Ian Gorowa

Personal information
- Full name: Ian Kuziva Gorowa 'Dibango'
- Date of birth: 16 November 1971 (age 54)
- Place of birth: Rusape, Zimbabwe
- Position: Winger

Senior career*
- Years: Team / Apps / (Gls)
- Dynamos
- Black Rhinos
- Cape Town Spurs

International career
- 1995–1998: Zimbabwe / 6 / (1)

Managerial career
- 2007–2008: Moroka Swallows F.C.
- 2013–2014: Zimbabwe

= Ian Gorowa =

Zimbabwean footballer and manager (born 1971)

Ian Kuziva Gorowa Dibango (born 16 November 1971) is a former Zimbabwean footballer, formerly managing South African Premier Soccer League side Moroka Swallows and former assistant manager of Ajax Cape Town and PSL Giants Mamelodi Sundowns where he became Interim Head Coach .

==Playing days==
Ian 'Dibango' Gorowa came to South Africa after playing for Dynamos and Black Rhinos in his native country. He joined the now defunct Cape Town Spurs where he made a name for himself as an attacking winger.

Unfortunately, his playing days came to an abrupt end at the relatively young age of 29 when he suffered a career-ending injury while playing for Spurs.

He represented the Zimbabwean national team 26 times and scored 11 goals in the process. He played for Zimbabwe at the 1998 COSAFA Cup.

==Coaching career==
After his retirement he became Spurs' assistant coach.
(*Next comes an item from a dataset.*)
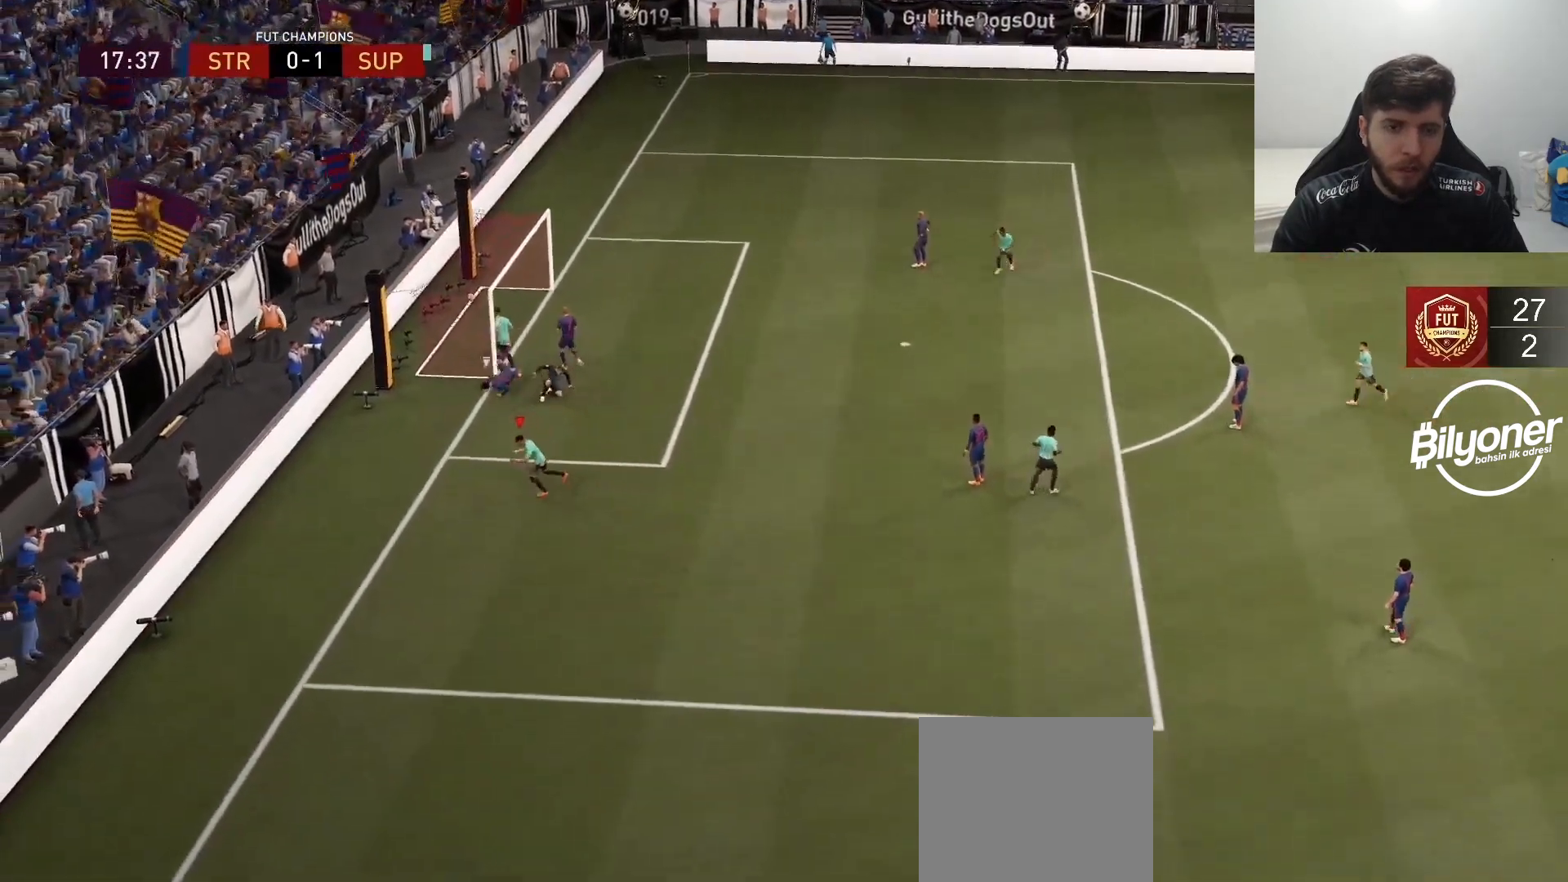
{"buttons": [], "left_stick": "center", "right_stick": "center", "events": [[17, "L2", "up"], [17, "R1", "up"], [50, "R2", "up"]]}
When Spurs merged with Seven Stars to form Ajax Cape Town, Gorowa was roped in by Ajax CEO John Comitis as one of the development coaches.

He then went on to become the team's assistant coach. As assistant to Turk Muhsin Ertugral, the Urban Warriors managed to win the 2007 ABSA Cup—the club's first major trophy since 2000.

He joined The Birds on a three-year contract in June 2007 to replace Gavin Hunt who moved to SuperSport United as replacement for Pitso Mosimane who chose to take up a full-time job as Carlos Alberto Parreira's deputy in the Bafana Bafana dressing room. He later parted ways with the club and worked as an assistant coach at Thanda Royal Zulu. A few years after being the assistant coach of Mamelodi Sundowns then the Interim Head Coach.

On 24 July 2013 he became the manager of Zimbabwe. He resigned on 6 August 2014. In 2016 he was involved in a match fixing scandal with former Ajax Cape Town winger Edzai Kasinauyo. They were later cleared by Zifa of match fixing charges. A few years later Gorowa and his wife, Chipo Gorowa, became pastors at Apostolic Faith Mission.